No final de junho, o endividamento do setor privado, que inclui empresas e particulares, representava cerca de 500,3 mil milhões de euros, enquanto perto de 393,6 mil milhões de euros diziam respeito ao setor público (composto por administrações públicas e empresas públicas).
Nos primeiros seis meses do ano, o endividamento do setor público subiu 22,6 mil milhões de euros, um acréscimo que ocorreu, sobretudo, perante o exterior (15,3 mil milhões), essencialmente pelo investimento líquido de não residentes em títulos de dívida pública portuguesa.
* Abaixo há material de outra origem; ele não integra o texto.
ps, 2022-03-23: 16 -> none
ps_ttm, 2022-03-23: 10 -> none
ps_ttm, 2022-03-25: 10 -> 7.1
O banco central verificou também um aumento do endividamento do setor público perante as administrações públicas (+4,1 mil milhões de euros), os particulares (+1,8 mil milhões de euros) e o setor financeiro (+1,7 mil milhões de euros) e uma redução junto das empresas.
Já o endividamento do setor privado aumentou 17 mil milhões de euros, com o endividamento dos particulares a crescer 8,2 mil milhões, essencialmente perante o setor financeiro (+7,2 mil milhões de euros, dos quais +5,9 mil milhões de euros por via do crédito à habitação).
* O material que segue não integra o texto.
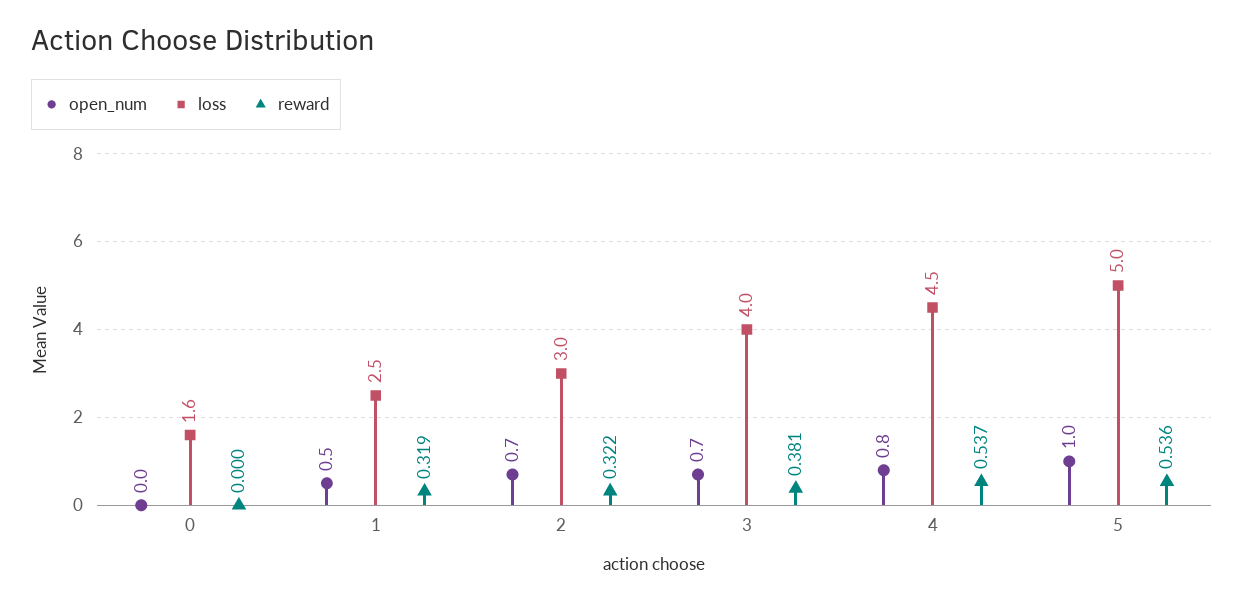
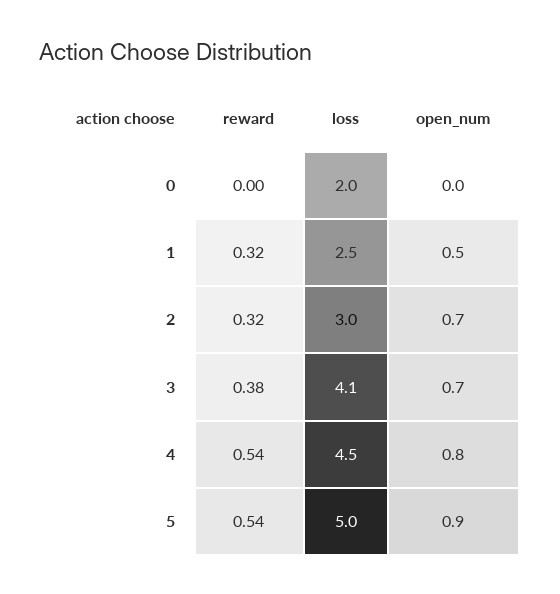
loss, 0: 1.6 -> 2
loss, 3: 4 -> 4.1
open_num, 5: 1 -> 0.9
Por sua vez, o endividamento das empresas privadas subiu 8,8 mil milhões, refletindo aumentos perante o setor financeiro (+5,0 mil milhões de euros), do exterior (+3,3 mil milhões de euros) e das empresas não financeiras (+0,4 mil milhões de euros).
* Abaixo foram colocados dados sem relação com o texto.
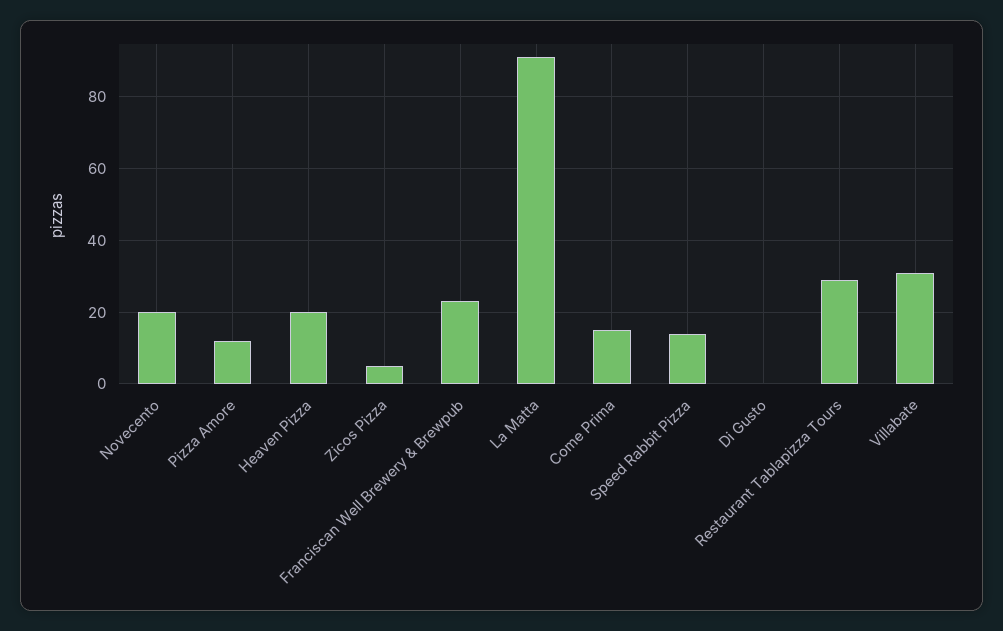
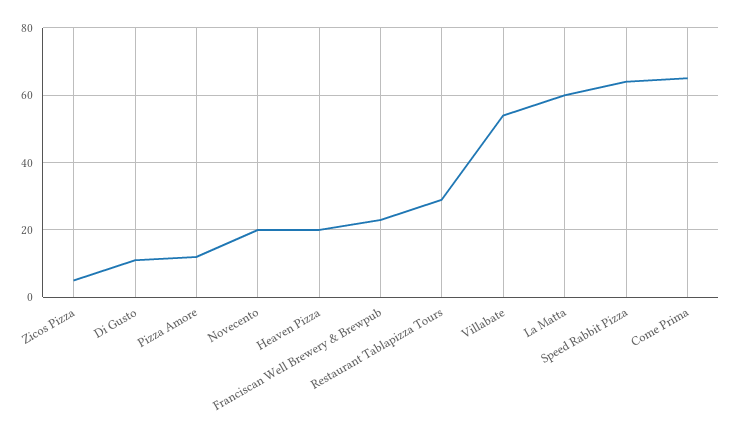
La Matta: 90 -> 60
Come Prima: 15 -> 65
Speed Rabbit Pizza: 15 -> 65
Di Gusto: 0 -> 10
Villabate: 30 -> 55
Até junho, o endividamento do setor não financeiro cresceu de 278,5% para 282,7% do Produto Interno bruto (PIB), refletindo um aumento do endividamento superior ao aumento do PIB.
O BdP explicou que esta variação resulta do aumento do endividamento do setor público, de 120,9% para 124,5% do PIB, e do setor privado, de 157,6% para 158,2% do PIB.
Apenas no mês de junho, o endividamento das empresas privadas subiu 4,2% relativamente ao mesmo mês de 2025, enquanto o endividamento dos particulares subiu 9,9% em termos homólogos, a taxa de variação anual mais elevada registada desde o início da série, em dezembro de 2008.